Колобов наполнил два стакана, поудобнее устроился в кресле и закурил. Груше это не понравилось, поскольку такое начало могло означать, что рассказ может оказаться длинным, а ей этого совсем не хотелось в данный момент.
– Нашел меня не так давно один приятель, Марк Тарасов. Мы с ним вместе учились, черт знает когда, на режиссерском факультете. Очень интересный, кстати, парень был, многообещающий, не то что я, – усмехнулся режиссер и выпустил в потолок струю дыма.
Груня медленно пила холодную воду, чтобы хоть как-то унять тошноту, а от монотонного голоса Эдуарда ее стало клонить ко сну. Кроме того, болели и ныли затекшие от неудобного лежания конечности.
– Мы студентами еще полетели неожиданно за границу, и не куда-нибудь, а во Францию. Тогда это было немыслимо даже представить себе, но вот попали мы под какую-то показательную программу развития творческой интеллигенции. Мы были юны, полны планов, самонадеянны и вот попали в Париж. Тут все и началось – у нас просто сорвало крышу от прелестей жизни «загнивающей буржуазии». А закончилось не так захватывающе – Марк попросил там убежища, и нас всех быстренько угнали на родину и больше уже не отправляли в подобные поездки.

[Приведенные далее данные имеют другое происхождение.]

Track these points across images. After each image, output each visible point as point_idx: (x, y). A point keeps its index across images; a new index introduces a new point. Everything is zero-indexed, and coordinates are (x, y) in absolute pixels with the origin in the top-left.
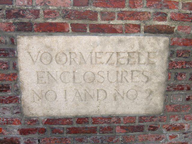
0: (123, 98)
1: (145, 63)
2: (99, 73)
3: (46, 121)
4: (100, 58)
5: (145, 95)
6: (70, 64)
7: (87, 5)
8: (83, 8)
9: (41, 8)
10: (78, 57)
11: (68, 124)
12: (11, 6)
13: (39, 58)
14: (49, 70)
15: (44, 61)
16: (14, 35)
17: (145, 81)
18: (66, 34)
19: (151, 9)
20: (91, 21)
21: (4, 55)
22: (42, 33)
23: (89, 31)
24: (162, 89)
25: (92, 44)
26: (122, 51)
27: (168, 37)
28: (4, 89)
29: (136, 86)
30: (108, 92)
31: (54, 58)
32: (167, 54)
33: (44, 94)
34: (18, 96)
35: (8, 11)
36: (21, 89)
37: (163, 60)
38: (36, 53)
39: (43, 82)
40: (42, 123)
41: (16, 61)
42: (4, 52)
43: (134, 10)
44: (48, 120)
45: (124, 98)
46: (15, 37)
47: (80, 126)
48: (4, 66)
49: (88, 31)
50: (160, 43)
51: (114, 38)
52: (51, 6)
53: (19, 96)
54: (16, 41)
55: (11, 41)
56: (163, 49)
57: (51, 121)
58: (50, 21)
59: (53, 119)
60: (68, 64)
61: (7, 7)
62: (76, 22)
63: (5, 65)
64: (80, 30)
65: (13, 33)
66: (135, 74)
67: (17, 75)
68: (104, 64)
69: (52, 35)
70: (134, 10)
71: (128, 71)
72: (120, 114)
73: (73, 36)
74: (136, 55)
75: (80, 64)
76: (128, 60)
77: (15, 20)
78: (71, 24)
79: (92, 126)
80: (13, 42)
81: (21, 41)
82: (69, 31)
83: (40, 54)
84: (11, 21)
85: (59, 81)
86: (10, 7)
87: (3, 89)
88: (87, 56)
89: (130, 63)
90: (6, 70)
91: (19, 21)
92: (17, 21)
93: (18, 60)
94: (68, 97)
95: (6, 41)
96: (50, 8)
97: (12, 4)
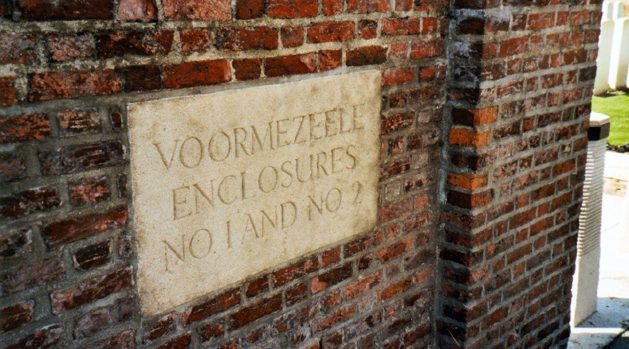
0: (320, 211)
1: (349, 131)
2: (285, 166)
3: (191, 315)
4: (284, 132)
5: (352, 196)
6: (237, 156)
7: (260, 16)
8: (253, 21)
9: (175, 26)
10: (250, 138)
11: (232, 304)
12: (109, 24)
13: (177, 154)
14: (198, 180)
15: (188, 160)
16: (119, 103)
17: (351, 167)
18: (225, 87)
19: (354, 14)
20: (268, 52)
21: (96, 163)
22: (180, 90)
23: (264, 75)
24: (374, 176)
25: (271, 104)
26: (318, 110)
27: (379, 69)
28: (95, 258)
29: (339, 180)
30: (298, 205)
31: (206, 150)
32: (379, 105)
33: (187, 243)
34: (127, 269)
35: (102, 36)
36: (137, 246)
37: (374, 117)
38: (171, 143)
39: (186, 213)
40: (180, 322)
41: (125, 173)
42: (96, 153)
43: (331, 19)
44: (195, 309)
45: (323, 212)
46: (123, 107)
47: (254, 300)
48: (96, 191)
49: (263, 75)
50: (364, 84)
51: (301, 83)
52: (196, 20)
53: (131, 267)
54: (125, 118)
55: (114, 120)
56: (373, 95)
57: (200, 310)
58: (194, 57)
59: (205, 304)
60: (232, 155)
61: (99, 25)
62: (242, 55)
63: (99, 188)
64: (251, 75)
65: (116, 98)
66: (338, 154)
67: (126, 209)
68: (291, 145)
69: (200, 92)
70: (331, 19)
71: (326, 152)
72: (319, 248)
73: (239, 90)
74: (337, 114)
75: (253, 153)
76: (327, 128)
77: (118, 61)
78: (234, 63)
79: (274, 292)
80: (119, 121)
81: (138, 117)
82: (230, 80)
83: (179, 144)
84: (110, 65)
85: (217, 201)
86: (106, 25)
87: (92, 257)
88: (264, 132)
89: (329, 133)
90: (103, 203)
91: (128, 64)
92: (124, 63)
93: (132, 169)
94: (233, 238)
95: (100, 120)
96: (194, 24)
97: (111, 17)
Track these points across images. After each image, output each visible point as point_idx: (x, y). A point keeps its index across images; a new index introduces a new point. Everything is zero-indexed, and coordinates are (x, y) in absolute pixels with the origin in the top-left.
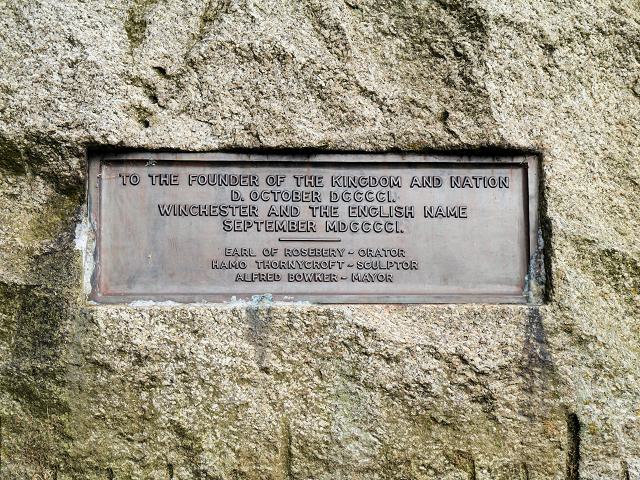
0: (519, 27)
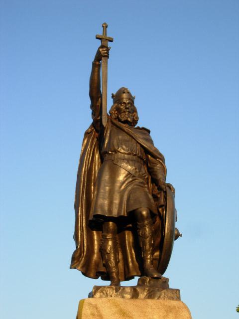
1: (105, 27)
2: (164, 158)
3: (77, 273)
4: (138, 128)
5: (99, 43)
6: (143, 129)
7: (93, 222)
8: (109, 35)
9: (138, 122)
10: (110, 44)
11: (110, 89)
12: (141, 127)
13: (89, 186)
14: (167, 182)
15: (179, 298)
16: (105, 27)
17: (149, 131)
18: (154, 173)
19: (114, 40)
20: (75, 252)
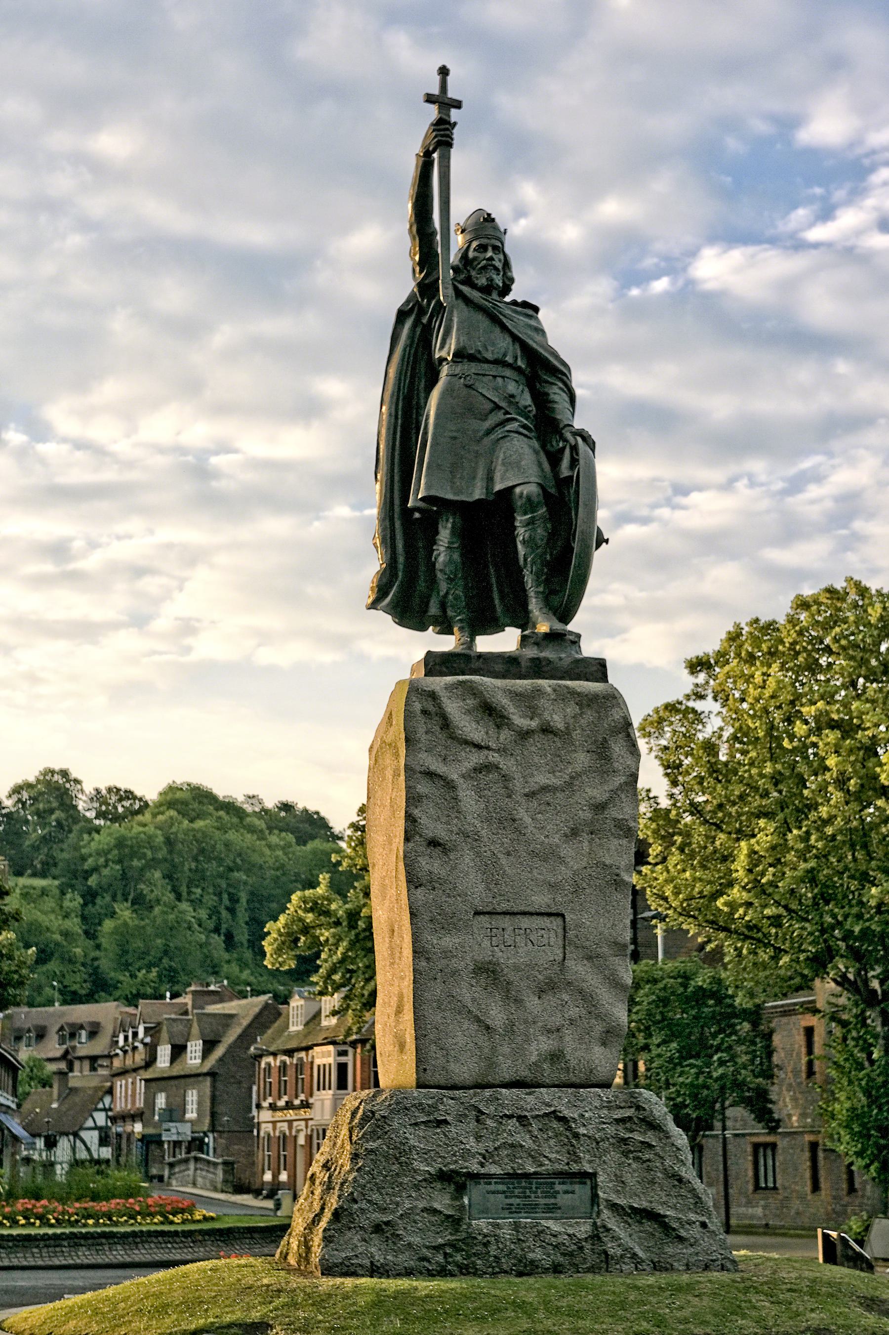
0: (589, 1137)
1: (444, 72)
2: (594, 443)
3: (384, 620)
4: (514, 303)
5: (433, 113)
6: (525, 305)
7: (406, 529)
8: (452, 94)
9: (513, 287)
10: (455, 115)
11: (462, 208)
12: (519, 300)
13: (76, 1241)
14: (577, 424)
15: (604, 678)
16: (444, 72)
17: (536, 309)
18: (550, 405)
19: (464, 104)
20: (382, 574)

Тогда мы были страшно злы на Марка, но с возрастом поняли: это был его выбор, и он его сделал. Конечно, не подумал о том, что нас потом затаскают по соответствующим органам… А может, считал, что нас не тронут или что прессинг будет не таким уж сильным. Да что говорить! Может, совсем ни о чем не думал! Я не видел его почти тридцать лет. Целая жизнь прошла, я ничего не слышал о Марке, и вдруг он объявился. Я, честно говоря, даже не узнал его. Заходит какой-то дряхлый, болезненного вида человек… А ведь мы с ним ровесники. В общем, я очень удивился. Мы с ним тогда долго сидели, разговаривали. Оказывается, все это время жил он в Европе, на родину решился приехать только сейчас. Ничто его здесь не впечатлило, и Марк с удовольствием собирался уехать домой, в Венгрию, где в данный момент обосновался. Тарасов стал очень богатым, дважды был женат… Если честно, я так до конца и не понял, чем конкретно он занимается по жизни, но в том, что как-то связан с творчеством, уверен. Например, Марк открыл в Венгрии театр для русских, маленький, но посещаемый бывшими выходцами из Союза. Видимо, бывших наших все-таки мучает тоска, если не по родине, то хотя бы по русскому театру. Вот он-то и пригласил нас к себе на месяцок погостить и дать пару спектаклей.
– Интересно, – не удержалась от реплики Аграфена.
– Что?
– То есть ты хочешь сказать, что нас не какой-то театральный фонд, не государство пригласило, а частное лицо?